LAS VEGAS (AP) Not until the 18th tee did George McNeill finally show just how special a day he'd had, smiling and waving to the camera.
Minus fanfare or frills, the 32-year-old rookie won his first career PGA Tour title in commanding fashion Sunday, shooting a 5-under 67 for a 23-under 264 total and a four-stroke victory over D.J. Trahan in the Frys.com Open.
Now McNeill has something in common with Tiger Woods. In 1996, Woods also earned his first PGA Tour victory at this tournament.
"Any time you can be mentioned in the same sentence as him it's a good thing," McNeill said.
McNeill did it with his only bogey coming when he three-putted on the 18th green at TPC Summerlin with the crowd cheering and four scantily clad Las Vegas showgirls ready to offer their personal congratulations.
His trophy arrived from 5,000 feet above, carried by one of two hangliders who took part in the awards ceremony.
Only in Las Vegas.
"That whole saying about what (happens in Vegas) stays in Vegas, I hope my game travels," McNeill said, smiling. "I felt like I didn't do anything that special. It's nice to kind of buzz around and win by four and not feel like you're doing anything all that great."
McNeill did it with small galleries following him, save for a big group of his Florida buddies who showed up to play on their own starting Monday. He did it by maintaining that same calm demeanor from the start, an even keel personality more resembling a veteran than a first-time winner.
McNeill earned the winning share of $720,000 on a beautiful, clear day in the desert after strong wind played a big factor in Saturday in a tournament that featured not one top-20 player in the field.
McNeill, who last December won Q-school by five strokes, was coming off rounds of 66, 64 and 67. He began his final round at 18 under and five strokes ahead, matching the largest lead on the tour this year heading into a final round.
He secured his tour card for the next two years. All that after a discouraging stretch earlier this year when he missed six cuts and withdrew from one event in an eight-tournament span.
"I was trying not to think about all that stuff when I was out there playing," McNeill said. "I don't get too emotional. I'm having fun with this. It hasn't sunk in. ... In a sense, I know I have a job for the next two years and it takes the pressure off."
After Trahan who shot a 66 birdied the first four holes and then No. 9 to pull within three strokes, McNeill made a 15-footer for birdie on No. 11 and also birdied 13 and 14. He sunk a 27 1/2-foot putt on the 156-yard 14th.

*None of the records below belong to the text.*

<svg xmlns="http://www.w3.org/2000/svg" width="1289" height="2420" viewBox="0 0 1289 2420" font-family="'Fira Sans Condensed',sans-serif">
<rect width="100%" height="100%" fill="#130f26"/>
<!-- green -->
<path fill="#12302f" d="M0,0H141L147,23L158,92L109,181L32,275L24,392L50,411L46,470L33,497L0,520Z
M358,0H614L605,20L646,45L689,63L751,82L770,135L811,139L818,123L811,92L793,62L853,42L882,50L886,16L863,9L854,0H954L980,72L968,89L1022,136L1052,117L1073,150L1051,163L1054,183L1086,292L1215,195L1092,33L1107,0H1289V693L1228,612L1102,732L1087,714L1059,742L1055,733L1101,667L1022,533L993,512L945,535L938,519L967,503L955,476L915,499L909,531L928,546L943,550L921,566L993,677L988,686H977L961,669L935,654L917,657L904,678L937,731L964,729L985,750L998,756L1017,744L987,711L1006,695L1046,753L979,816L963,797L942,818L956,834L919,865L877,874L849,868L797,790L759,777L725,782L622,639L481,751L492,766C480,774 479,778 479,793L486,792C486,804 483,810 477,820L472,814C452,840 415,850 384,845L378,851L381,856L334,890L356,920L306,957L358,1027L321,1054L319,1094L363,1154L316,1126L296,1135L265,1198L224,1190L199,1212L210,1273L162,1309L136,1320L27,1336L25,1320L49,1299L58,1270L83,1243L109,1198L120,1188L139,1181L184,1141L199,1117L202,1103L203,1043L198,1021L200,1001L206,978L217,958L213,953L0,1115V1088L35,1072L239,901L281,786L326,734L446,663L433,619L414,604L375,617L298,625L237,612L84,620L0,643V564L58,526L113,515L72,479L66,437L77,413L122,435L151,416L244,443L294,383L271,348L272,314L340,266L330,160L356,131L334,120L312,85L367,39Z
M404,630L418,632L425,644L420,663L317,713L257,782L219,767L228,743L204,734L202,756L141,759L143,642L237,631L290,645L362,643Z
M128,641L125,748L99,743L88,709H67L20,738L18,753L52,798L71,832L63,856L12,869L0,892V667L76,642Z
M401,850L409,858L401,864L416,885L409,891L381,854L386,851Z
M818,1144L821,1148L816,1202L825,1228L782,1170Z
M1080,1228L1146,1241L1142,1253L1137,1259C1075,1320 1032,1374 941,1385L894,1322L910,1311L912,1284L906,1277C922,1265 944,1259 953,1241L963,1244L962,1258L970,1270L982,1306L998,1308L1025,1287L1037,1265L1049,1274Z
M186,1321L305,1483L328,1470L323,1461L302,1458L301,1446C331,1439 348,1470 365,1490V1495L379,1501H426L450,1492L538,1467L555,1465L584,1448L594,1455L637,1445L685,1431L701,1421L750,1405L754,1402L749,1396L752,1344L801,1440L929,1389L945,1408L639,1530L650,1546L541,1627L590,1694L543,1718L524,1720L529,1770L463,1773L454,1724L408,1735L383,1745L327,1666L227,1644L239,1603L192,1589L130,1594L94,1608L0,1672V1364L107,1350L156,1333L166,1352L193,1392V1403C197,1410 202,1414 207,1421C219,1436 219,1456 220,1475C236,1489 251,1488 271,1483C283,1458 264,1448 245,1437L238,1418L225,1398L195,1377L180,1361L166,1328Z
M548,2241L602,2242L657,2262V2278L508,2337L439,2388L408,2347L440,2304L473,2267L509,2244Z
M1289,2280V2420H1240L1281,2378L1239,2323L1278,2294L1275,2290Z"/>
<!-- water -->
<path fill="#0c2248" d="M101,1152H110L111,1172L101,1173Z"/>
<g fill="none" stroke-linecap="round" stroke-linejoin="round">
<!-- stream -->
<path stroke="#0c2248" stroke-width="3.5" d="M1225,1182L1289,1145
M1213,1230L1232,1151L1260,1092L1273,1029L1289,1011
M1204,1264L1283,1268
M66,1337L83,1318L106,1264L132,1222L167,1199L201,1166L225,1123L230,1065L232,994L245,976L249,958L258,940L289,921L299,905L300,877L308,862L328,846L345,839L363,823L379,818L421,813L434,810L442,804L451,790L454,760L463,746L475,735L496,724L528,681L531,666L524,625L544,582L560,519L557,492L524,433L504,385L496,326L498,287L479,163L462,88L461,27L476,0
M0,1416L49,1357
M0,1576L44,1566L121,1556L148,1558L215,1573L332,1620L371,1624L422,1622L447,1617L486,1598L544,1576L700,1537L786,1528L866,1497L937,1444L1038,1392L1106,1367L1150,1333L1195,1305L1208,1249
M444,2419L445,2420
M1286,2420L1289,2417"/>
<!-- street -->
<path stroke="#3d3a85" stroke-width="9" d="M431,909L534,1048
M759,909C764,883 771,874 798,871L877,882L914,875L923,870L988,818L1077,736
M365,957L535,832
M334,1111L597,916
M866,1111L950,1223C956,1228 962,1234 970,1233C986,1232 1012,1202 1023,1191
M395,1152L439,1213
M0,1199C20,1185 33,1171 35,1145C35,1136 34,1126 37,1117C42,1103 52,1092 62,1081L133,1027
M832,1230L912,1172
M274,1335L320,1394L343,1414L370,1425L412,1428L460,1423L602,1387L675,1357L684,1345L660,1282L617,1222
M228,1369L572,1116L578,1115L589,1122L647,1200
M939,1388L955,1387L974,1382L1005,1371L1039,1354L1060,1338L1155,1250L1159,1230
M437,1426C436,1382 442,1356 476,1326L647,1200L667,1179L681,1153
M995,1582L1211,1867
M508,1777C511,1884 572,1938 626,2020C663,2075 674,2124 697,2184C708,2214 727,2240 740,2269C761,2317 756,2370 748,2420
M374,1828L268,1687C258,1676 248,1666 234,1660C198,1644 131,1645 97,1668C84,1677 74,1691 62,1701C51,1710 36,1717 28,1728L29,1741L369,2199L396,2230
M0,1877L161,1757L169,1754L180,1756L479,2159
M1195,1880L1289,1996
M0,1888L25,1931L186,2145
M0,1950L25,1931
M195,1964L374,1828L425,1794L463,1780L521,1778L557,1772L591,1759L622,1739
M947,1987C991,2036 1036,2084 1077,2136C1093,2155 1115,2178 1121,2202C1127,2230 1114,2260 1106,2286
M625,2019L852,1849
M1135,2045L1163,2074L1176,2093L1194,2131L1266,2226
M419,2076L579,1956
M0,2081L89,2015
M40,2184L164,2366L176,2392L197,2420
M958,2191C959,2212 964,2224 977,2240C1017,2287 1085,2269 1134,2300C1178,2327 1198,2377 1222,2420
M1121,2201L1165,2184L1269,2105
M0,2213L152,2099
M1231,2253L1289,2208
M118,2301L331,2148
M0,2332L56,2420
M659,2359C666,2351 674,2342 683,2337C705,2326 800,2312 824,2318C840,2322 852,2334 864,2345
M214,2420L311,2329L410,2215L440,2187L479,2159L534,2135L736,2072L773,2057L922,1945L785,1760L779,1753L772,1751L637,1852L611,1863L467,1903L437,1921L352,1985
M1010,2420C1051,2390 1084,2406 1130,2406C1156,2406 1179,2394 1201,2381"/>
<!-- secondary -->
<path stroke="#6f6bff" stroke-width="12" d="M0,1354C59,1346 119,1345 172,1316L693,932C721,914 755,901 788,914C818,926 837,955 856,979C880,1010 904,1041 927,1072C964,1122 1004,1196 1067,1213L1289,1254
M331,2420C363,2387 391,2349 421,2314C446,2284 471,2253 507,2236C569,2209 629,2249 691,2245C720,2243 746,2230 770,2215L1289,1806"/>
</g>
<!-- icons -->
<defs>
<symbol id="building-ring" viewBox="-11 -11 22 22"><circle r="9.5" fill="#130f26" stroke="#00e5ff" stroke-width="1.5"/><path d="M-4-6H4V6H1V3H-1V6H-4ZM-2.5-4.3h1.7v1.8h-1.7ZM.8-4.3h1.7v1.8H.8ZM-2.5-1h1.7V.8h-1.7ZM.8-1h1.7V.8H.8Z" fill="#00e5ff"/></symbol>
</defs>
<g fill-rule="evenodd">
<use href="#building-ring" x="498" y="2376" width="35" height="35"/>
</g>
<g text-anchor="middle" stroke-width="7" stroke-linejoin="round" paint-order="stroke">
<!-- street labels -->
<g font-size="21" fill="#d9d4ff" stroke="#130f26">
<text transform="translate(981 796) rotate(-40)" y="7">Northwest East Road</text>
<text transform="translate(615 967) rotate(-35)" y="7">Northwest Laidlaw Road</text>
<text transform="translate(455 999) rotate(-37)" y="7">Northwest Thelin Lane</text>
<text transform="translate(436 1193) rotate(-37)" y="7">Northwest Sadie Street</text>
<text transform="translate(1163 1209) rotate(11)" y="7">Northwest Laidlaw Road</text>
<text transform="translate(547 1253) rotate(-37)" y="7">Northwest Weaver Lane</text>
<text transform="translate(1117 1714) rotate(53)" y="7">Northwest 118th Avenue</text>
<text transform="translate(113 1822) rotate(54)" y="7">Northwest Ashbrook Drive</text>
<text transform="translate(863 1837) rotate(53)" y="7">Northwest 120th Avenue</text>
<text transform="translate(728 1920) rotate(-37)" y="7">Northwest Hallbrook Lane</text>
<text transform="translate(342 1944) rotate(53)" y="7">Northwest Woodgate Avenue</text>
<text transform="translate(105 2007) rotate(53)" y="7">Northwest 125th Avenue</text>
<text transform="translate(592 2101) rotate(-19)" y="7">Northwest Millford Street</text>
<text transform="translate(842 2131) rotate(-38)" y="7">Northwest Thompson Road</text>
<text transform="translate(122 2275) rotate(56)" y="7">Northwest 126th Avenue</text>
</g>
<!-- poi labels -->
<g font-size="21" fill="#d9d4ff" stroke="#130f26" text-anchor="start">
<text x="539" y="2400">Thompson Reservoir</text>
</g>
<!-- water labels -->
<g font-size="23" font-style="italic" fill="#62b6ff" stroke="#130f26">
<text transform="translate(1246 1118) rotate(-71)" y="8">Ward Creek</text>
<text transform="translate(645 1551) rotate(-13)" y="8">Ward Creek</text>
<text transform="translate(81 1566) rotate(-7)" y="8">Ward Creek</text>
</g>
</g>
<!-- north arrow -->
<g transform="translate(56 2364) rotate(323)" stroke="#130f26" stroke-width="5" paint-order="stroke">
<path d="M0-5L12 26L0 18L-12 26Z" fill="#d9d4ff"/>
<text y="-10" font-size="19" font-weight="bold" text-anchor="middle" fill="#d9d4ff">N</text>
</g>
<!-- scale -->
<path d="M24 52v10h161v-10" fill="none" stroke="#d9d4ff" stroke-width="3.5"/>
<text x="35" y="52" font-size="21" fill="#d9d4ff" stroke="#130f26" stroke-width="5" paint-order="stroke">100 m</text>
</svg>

Robert Garrigus shot a 70 to tie for third with Cameron Beckman (68) at 15 under after Garrigus started the day in the top group and tied with Trahan for second.
Las Vegan Bob May, who led after the first day, tied for fifth with a 69 to finish at 14 under a nice showing for May considering he has dealt with back injuries for years now and is still on the comeback trail.
The 39-year-old May returned to the PGA Tour last year for the first time since 2003. He played 2006 on a major medical extension after not swinging a club for two-plus years because of his back.
After McNeill pulled his tee shot on No. 6 left and about a foot into a rocky and sandy desert area, he consulted a rules official about his options regarding the moveable obstruction.
He picked up a small rock just behind his ball, moved away a couple of others as well as a pine cone, then chipped onto the green for a chance at birdie and had to be happy just to save par.
Trahan, meanwhile, bogeyed after missing his par putt from 5 1/2 feet.
McNeill, who spent last year working in a golf shop before rediscovering his desire to compete, made only two birdies on the front nine but played his best golf over the final nine holes. He birdied four of his final eight holes.
Tournament chairman Gary Davis announced that Shriners Hospitals for Children is the new title sponsor, signing a five-year commitment to keep the tournament in Las Vegas through 2013. Its name: the Shriners Hospitals for Children Open. The format will change starting next year from a Pro-Am to an all-pro event for the four days of competition, with a celebrity Pro-Am to take place Wednesday. All rounds will be played on the Summerlin course after groups split between it and nearby TPC The Canyons for the first two days.
The Shriners who also hope this will bring their hospitals more recognition are pledging $6 million to run the event each year, while also seeking other sponsors to help.
"The PGA Tour is her in Las Vegas to stay," said Davis, determined to find a way to bring in more big names. "Everybody agreed it needs to stay in Las Vegas. That's the first step toward major sports in Southern Nevada."
The tournament will remain in October for now, but organizers hope to eventually move to the spring. Davis said the purse would stay at $4 million.